Y además esto se ha hecho de forma muy curiosa: En la Ley de Calidad, en sus artículos 16 y 23 se relacionan las asignaturas que se impartirán, respectivamente, en la Educación Primaria y Secundaria Obligatoria, y, en la enumeración que ofrecen no aparece la asignatura Sociedad, Cultura y Religión, sino que después, en párrafo aparte, se dice que “asimismo se cursará de acuerdo con lo dispuesto en la Disposición. Adicional 2ª, (el área de) la asignatura Sociedad, Cultura y Religión”. ¿Porqué no se introduce en la enumeración y con el mismo rango que el resto de las asignaturas? Parece que las cosas se quieren hacer poco a poco y con discreción.

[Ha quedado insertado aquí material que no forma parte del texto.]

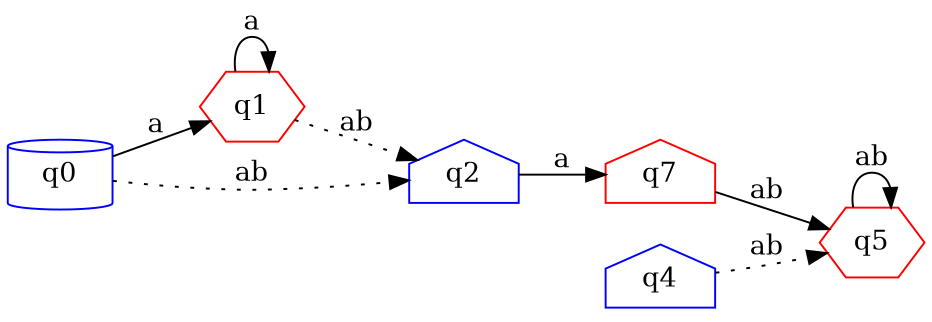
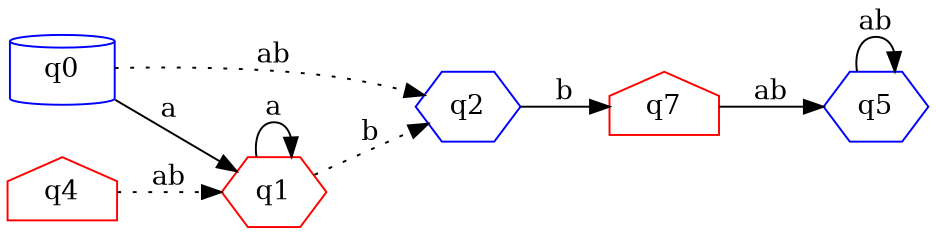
  digraph {
    rankdir=LR
    node [color=blue shape=house]
    edge [style=solid]
    q0 [shape=cylinder]
    q1 [color=red shape=hexagon]
-   q2
+   q2 [shape=hexagon]
    n4 [color=red label=q7]
-   q5 [color=red shape=hexagon]
-   q4
+   q5 [shape=hexagon]
+   q4 [color=red]
    q0 -> q1 [label=a]
    q0 -> q2 [label=ab style=dotted]
    q1 -> q1 [label=a]
-   q1 -> q2 [label=ab style=dotted]
-   q2 -> n4 [label=a]
+   q1 -> q2 [label=b style=dotted]
+   q2 -> n4 [label=b]
    n4 -> q5 [label=ab]
    q5 -> q5 [label=ab]
-   q4 -> q5 [label=ab style=dotted]
+   q4 -> q1 [label=ab style=dotted]
  }
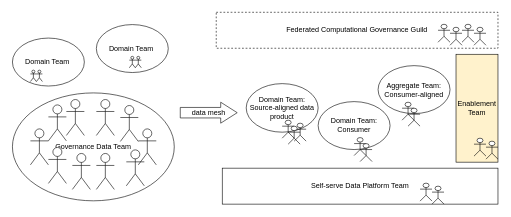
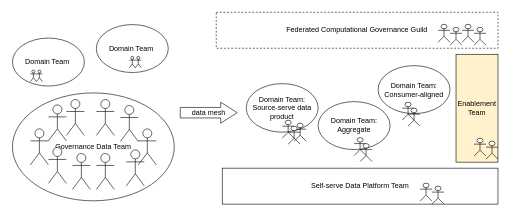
  <mxCell id="0" />
  <mxCell id="1" parent="0" />
  <mxCell id="2" value="Governance Data Team" style="ellipse;whiteSpace=wrap;html=1;" parent="1" vertex="1"><mxGeometry x="20" y="154.5" width="270" height="180" as="geometry" /></mxCell>
- <mxCell id="3" value="Aggregate Team:&lt;br&gt;Consumer-aligned" style="ellipse;whiteSpace=wrap;html=1;" parent="1" vertex="1"><mxGeometry x="630" y="109" width="120" height="80" as="geometry" /></mxCell>
- <mxCell id="4" value="Domain Team:&lt;br&gt;Consumer" style="ellipse;whiteSpace=wrap;html=1;" parent="1" vertex="1"><mxGeometry x="530" y="169" width="120" height="80" as="geometry" /></mxCell>
- <mxCell id="5" value="Domain Team:&lt;br&gt;Source-aligned data product" style="ellipse;whiteSpace=wrap;html=1;" parent="1" vertex="1"><mxGeometry x="410" y="139" width="120" height="81" as="geometry" /></mxCell>
+ <mxCell id="3" value="Domain Team:&lt;br&gt;Consumer-aligned" style="ellipse;whiteSpace=wrap;html=1;" parent="1" vertex="1"><mxGeometry x="630" y="109" width="120" height="80" as="geometry" /></mxCell>
+ <mxCell id="4" value="Domain Team:&lt;br&gt;Aggregate" style="ellipse;whiteSpace=wrap;html=1;" parent="1" vertex="1"><mxGeometry x="530" y="169" width="120" height="80" as="geometry" /></mxCell>
+ <mxCell id="5" value="Domain Team:&lt;br&gt;Source-serve data product" style="ellipse;whiteSpace=wrap;html=1;" parent="1" vertex="1"><mxGeometry x="410" y="139" width="120" height="81" as="geometry" /></mxCell>
  <mxCell id="6" value="" style="shape=umlActor;verticalLabelPosition=bottom;verticalAlign=top;html=1;outlineConnect=0;" parent="1" vertex="1"><mxGeometry x="50" y="214.5" width="30" height="60" as="geometry" /></mxCell>
  <mxCell id="7" value="" style="shape=umlActor;verticalLabelPosition=bottom;verticalAlign=top;html=1;outlineConnect=0;" parent="1" vertex="1"><mxGeometry x="200" y="175.5" width="30" height="60" as="geometry" /></mxCell>
  <mxCell id="8" value="" style="shape=umlActor;verticalLabelPosition=bottom;verticalAlign=top;html=1;outlineConnect=0;" parent="1" vertex="1"><mxGeometry x="110" y="165.5" width="30" height="60" as="geometry" /></mxCell>
  <mxCell id="9" value="" style="shape=umlActor;verticalLabelPosition=bottom;verticalAlign=top;html=1;outlineConnect=0;" parent="1" vertex="1"><mxGeometry x="160" y="255.5" width="30" height="60" as="geometry" /></mxCell>
  <mxCell id="10" value="data mesh" style="shape=singleArrow;whiteSpace=wrap;html=1;arrowWidth=0.5;arrowSize=0.29;" parent="1" vertex="1"><mxGeometry x="300" y="170" width="95" height="35" as="geometry" /></mxCell>
  <mxCell id="11" value="Self-serve Data Platform Team" style="rounded=0;whiteSpace=wrap;html=1;" vertex="1" parent="1"><mxGeometry x="370" y="280" width="460" height="60" as="geometry" /></mxCell>
  <mxCell id="12" value="Enablement Team" style="rounded=0;whiteSpace=wrap;html=1;fillColor=#fff2cc;" vertex="1" parent="1"><mxGeometry x="760" y="90" width="70" height="180" as="geometry" /></mxCell>
  <mxCell id="13" value="Federated Computational Governance Guild" style="rounded=0;whiteSpace=wrap;html=1;dashed=1;" vertex="1" parent="1"><mxGeometry x="360" y="20" width="470" height="60" as="geometry" /></mxCell>
  <mxCell id="14" value="" style="group" vertex="1" connectable="0" parent="1"><mxGeometry x="730" y="40" width="40" height="35" as="geometry" /></mxCell>
  <mxCell id="15" value="" style="shape=umlActor;verticalLabelPosition=bottom;verticalAlign=top;html=1;outlineConnect=0;" vertex="1" parent="14"><mxGeometry x="20" y="5" width="20" height="30" as="geometry" /></mxCell>
  <mxCell id="16" value="" style="shape=umlActor;verticalLabelPosition=bottom;verticalAlign=top;html=1;outlineConnect=0;" vertex="1" parent="14"><mxGeometry width="20" height="30" as="geometry" /></mxCell>
  <mxCell id="17" value="" style="group" vertex="1" connectable="0" parent="1"><mxGeometry x="700" y="305" width="40" height="35" as="geometry" /></mxCell>
  <mxCell id="18" value="" style="shape=umlActor;verticalLabelPosition=bottom;verticalAlign=top;html=1;outlineConnect=0;" vertex="1" parent="17"><mxGeometry x="20" y="5" width="20" height="30" as="geometry" /></mxCell>
  <mxCell id="19" value="" style="shape=umlActor;verticalLabelPosition=bottom;verticalAlign=top;html=1;outlineConnect=0;" vertex="1" parent="17"><mxGeometry width="20" height="30" as="geometry" /></mxCell>
  <mxCell id="20" value="" style="group" vertex="1" connectable="0" parent="1"><mxGeometry x="670" y="170" width="40" height="35" as="geometry" /></mxCell>
  <mxCell id="21" value="" style="shape=umlActor;verticalLabelPosition=bottom;verticalAlign=top;html=1;outlineConnect=0;" vertex="1" parent="20"><mxGeometry width="20" height="30" as="geometry" /></mxCell>
  <mxCell id="22" value="" style="shape=umlActor;verticalLabelPosition=bottom;verticalAlign=top;html=1;outlineConnect=0;" vertex="1" parent="20"><mxGeometry x="10" y="10" width="20" height="30" as="geometry" /></mxCell>
  <mxCell id="23" value="" style="group" vertex="1" connectable="0" parent="1"><mxGeometry x="770" y="40" width="40" height="35" as="geometry" /></mxCell>
  <mxCell id="24" value="" style="shape=umlActor;verticalLabelPosition=bottom;verticalAlign=top;html=1;outlineConnect=0;" vertex="1" parent="23"><mxGeometry x="20" y="5" width="20" height="30" as="geometry" /></mxCell>
  <mxCell id="25" value="" style="shape=umlActor;verticalLabelPosition=bottom;verticalAlign=top;html=1;outlineConnect=0;" vertex="1" parent="23"><mxGeometry width="20" height="30" as="geometry" /></mxCell>
  <mxCell id="26" value="" style="group" vertex="1" connectable="0" parent="1"><mxGeometry x="790" y="230" width="40" height="35" as="geometry" /></mxCell>
  <mxCell id="27" value="" style="shape=umlActor;verticalLabelPosition=bottom;verticalAlign=top;html=1;outlineConnect=0;" vertex="1" parent="26"><mxGeometry x="20" y="5" width="20" height="30" as="geometry" /></mxCell>
  <mxCell id="28" value="" style="shape=umlActor;verticalLabelPosition=bottom;verticalAlign=top;html=1;outlineConnect=0;" vertex="1" parent="26"><mxGeometry width="20" height="30" as="geometry" /></mxCell>
  <mxCell id="29" value="" style="group" vertex="1" connectable="0" parent="1"><mxGeometry x="590" y="229" width="40" height="35" as="geometry" /></mxCell>
  <mxCell id="30" value="" style="shape=umlActor;verticalLabelPosition=bottom;verticalAlign=top;html=1;outlineConnect=0;" vertex="1" parent="29"><mxGeometry width="20" height="30" as="geometry" /></mxCell>
  <mxCell id="31" value="" style="shape=umlActor;verticalLabelPosition=bottom;verticalAlign=top;html=1;outlineConnect=0;" vertex="1" parent="29"><mxGeometry x="10" y="10" width="20" height="30" as="geometry" /></mxCell>
  <mxCell id="32" value="" style="group" vertex="1" connectable="0" parent="1"><mxGeometry x="470" y="200" width="40" height="35" as="geometry" /></mxCell>
  <mxCell id="33" value="" style="shape=umlActor;verticalLabelPosition=bottom;verticalAlign=top;html=1;outlineConnect=0;" vertex="1" parent="32"><mxGeometry x="20" y="5" width="20" height="30" as="geometry" /></mxCell>
  <mxCell id="34" value="" style="shape=umlActor;verticalLabelPosition=bottom;verticalAlign=top;html=1;outlineConnect=0;" vertex="1" parent="32"><mxGeometry width="20" height="30" as="geometry" /></mxCell>
  <mxCell id="35" value="" style="shape=umlActor;verticalLabelPosition=bottom;verticalAlign=top;html=1;outlineConnect=0;" vertex="1" parent="32"><mxGeometry x="10" y="10" width="20" height="30" as="geometry" /></mxCell>
  <mxCell id="36" value="" style="shape=umlActor;verticalLabelPosition=bottom;verticalAlign=top;html=1;outlineConnect=0;" vertex="1" parent="1"><mxGeometry x="80" y="245.5" width="30" height="60" as="geometry" /></mxCell>
  <mxCell id="37" value="" style="shape=umlActor;verticalLabelPosition=bottom;verticalAlign=top;html=1;outlineConnect=0;" vertex="1" parent="1"><mxGeometry x="120" y="255.5" width="30" height="60" as="geometry" /></mxCell>
  <mxCell id="38" value="" style="shape=umlActor;verticalLabelPosition=bottom;verticalAlign=top;html=1;outlineConnect=0;" vertex="1" parent="1"><mxGeometry x="210" y="249.5" width="30" height="60" as="geometry" /></mxCell>
  <mxCell id="39" value="" style="shape=umlActor;verticalLabelPosition=bottom;verticalAlign=top;html=1;outlineConnect=0;" vertex="1" parent="1"><mxGeometry x="160" y="165.5" width="30" height="60" as="geometry" /></mxCell>
  <mxCell id="40" value="" style="shape=umlActor;verticalLabelPosition=bottom;verticalAlign=top;html=1;outlineConnect=0;" vertex="1" parent="1"><mxGeometry x="80" y="174.5" width="30" height="60" as="geometry" /></mxCell>
  <mxCell id="41" value="" style="shape=umlActor;verticalLabelPosition=bottom;verticalAlign=top;html=1;outlineConnect=0;" vertex="1" parent="1"><mxGeometry x="230" y="214.5" width="30" height="60" as="geometry" /></mxCell>
  <mxCell id="42" value="Domain Team&amp;nbsp;" style="ellipse;whiteSpace=wrap;html=1;" vertex="1" parent="1"><mxGeometry x="20" y="63" width="120" height="80" as="geometry" /></mxCell>
  <mxCell id="43" value="Domain Team&amp;nbsp;" style="ellipse;whiteSpace=wrap;html=1;" vertex="1" parent="1"><mxGeometry x="160" y="40.5" width="120" height="80" as="geometry" /></mxCell>
  <mxCell id="44" value="" style="group" vertex="1" connectable="0" parent="1"><mxGeometry x="50" y="116.5" width="20" height="19" as="geometry" /></mxCell>
  <mxCell id="45" value="" style="shape=umlActor;verticalLabelPosition=bottom;verticalAlign=top;html=1;outlineConnect=0;" vertex="1" parent="44"><mxGeometry width="10" height="19" as="geometry" /></mxCell>
  <mxCell id="46" value="" style="shape=umlActor;verticalLabelPosition=bottom;verticalAlign=top;html=1;outlineConnect=0;" vertex="1" parent="44"><mxGeometry x="10" width="10" height="19" as="geometry" /></mxCell>
  <mxCell id="47" value="" style="group" vertex="1" connectable="0" parent="1"><mxGeometry x="215" y="93.5" width="20" height="19" as="geometry" /></mxCell>
  <mxCell id="48" value="" style="shape=umlActor;verticalLabelPosition=bottom;verticalAlign=top;html=1;outlineConnect=0;" vertex="1" parent="47"><mxGeometry width="10" height="19" as="geometry" /></mxCell>
  <mxCell id="49" value="" style="shape=umlActor;verticalLabelPosition=bottom;verticalAlign=top;html=1;outlineConnect=0;" vertex="1" parent="47"><mxGeometry x="10" width="10" height="19" as="geometry" /></mxCell>
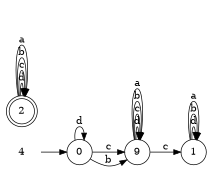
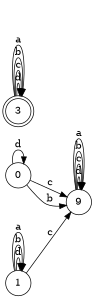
  digraph {
    rankdir=LR
    node [shape=circle]
    n1 [label=0]
    n2 [label=9]
-   n3 [label=2 shape=doublecircle]
+   n3 [label=3 shape=doublecircle]
    n4 [label=1]
-   4 [shape=plaintext]
    n1 -> n1 [label=d]
    n1 -> n2 [label=c]
    n1 -> n2 [label=b]
    n2 -> n2 [label=d]
    n2 -> n2 [label=c]
    n2 -> n2 [label=b]
    n2 -> n2 [label=a]
    n3 -> n3 [label=d]
    n3 -> n3 [label=c]
    n3 -> n3 [label=b]
    n3 -> n3 [label=a]
-   n2 -> n4 [label=c]
+   n4 -> n2 [label=c]
    n4 -> n4 [label=d]
    n4 -> n4 [label=b]
    n4 -> n4 [label=a]
-   4 -> n1
  }
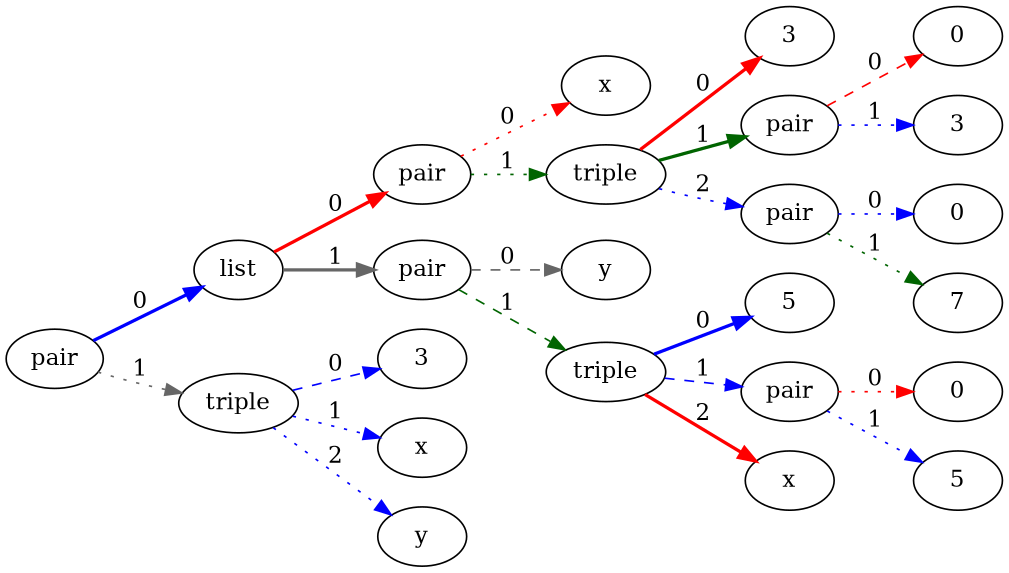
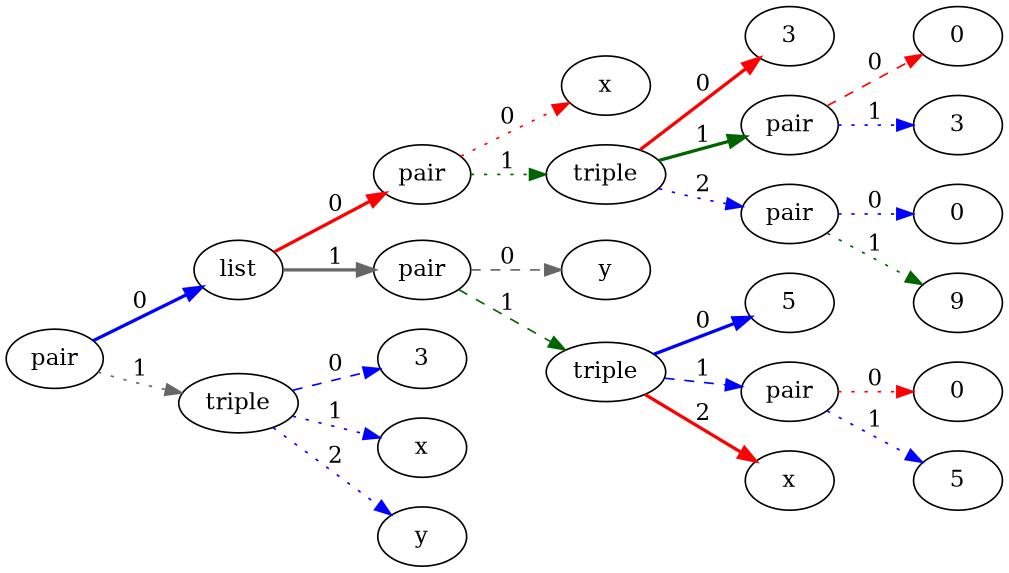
  digraph {
    rankdir=LR
    edge [color=blue style=dotted]
    n1 [label=pair]
    n2 [label=list]
    n3 [label=triple]
    n4 [label=pair]
    n5 [label=pair]
    n6 [label=x]
    n7 [label=triple]
    n8 [label=3]
    n9 [label=pair]
    n10 [label=pair]
    n11 [label=0]
    n12 [label=3]
    n13 [label=0]
-   n14 [label=7]
+   n14 [label=9]
    n15 [label=y]
    n16 [label=triple]
    n17 [label=5]
    n18 [label=pair]
    n19 [label=x]
    n20 [label=0]
    n21 [label=5]
    n22 [label=3]
    n23 [label=x]
    n24 [label=y]
    n1 -> n2 [label=0 style=bold]
    n1 -> n3 [label=1 color=gray40]
    n2 -> n4 [label=0 color=red style=bold]
    n2 -> n5 [label=1 color=gray40 style=bold]
    n3 -> n22 [label=0 style=dashed]
    n3 -> n23 [label=1]
    n3 -> n24 [label=2]
    n4 -> n6 [label=0 color=red]
    n4 -> n7 [label=1 color=darkgreen]
    n5 -> n15 [label=0 color=gray40 style=dashed]
    n5 -> n16 [label=1 color=darkgreen style=dashed]
    n7 -> n8 [label=0 color=red style=bold]
    n7 -> n9 [label=1 color=darkgreen style=bold]
    n7 -> n10 [label=2]
    n9 -> n11 [label=0 color=red style=dashed]
    n9 -> n12 [label=1]
    n10 -> n13 [label=0]
    n10 -> n14 [label=1 color=darkgreen]
    n16 -> n17 [label=0 style=bold]
    n16 -> n18 [label=1 style=dashed]
    n16 -> n19 [label=2 color=red style=bold]
    n18 -> n20 [label=0 color=red]
    n18 -> n21 [label=1]
  }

Posteriormente, en los Reales Decretos de 23 de enero de 2004 que establecen el currículo de la Educación Primaria y Secundaria Obligatoria, en sus artículo 5 y 6 respectivamente, ya aparece recogida como asignatura de pleno derecho entre las enumeradas, y no en párrafo aparte como sucedía en la Ley de Calidad. Es curiosa, por lo demás, la terminología que emplean las Disposiciones Adicionales 1ª de ambos Reales Decretos al establecer, en su nº 5, que “la opción no confesional será obligatoria para los alumnos que no cursen la opción confesional”; a sensu contrario “la opción confesional será obligatoria para los alumnos que no cursen la opción no confesional”. Con esto -creo- se pone seriamente en tela de juicio el carácter no obligatorio de la opción confesional, es decir, estamos haciendo juegos de palabras para disfrazar una realidad: la obligatoriedad de la enseñanza religiosa, confesional o no, en la escuela. Casi sin darnos cuenta, la enseñanza religiosa forma parte del currículo, es obligatoria bajo un disfraz de opcionalidad y es evaluable.

El segundo de los interrogantes que planteaba al inicio de esta reflexión creo que queda claramente respondido: en mi opinión, la inserción en nuestro sistema educativo de la materia Sociedad, Cultura y Religión  en los términos en que se ha llevado a cabo, contradice el tenor literal de nuestra normativa y, además, está provocando una triste e innecesaria división en el seno de nuestra sociedad.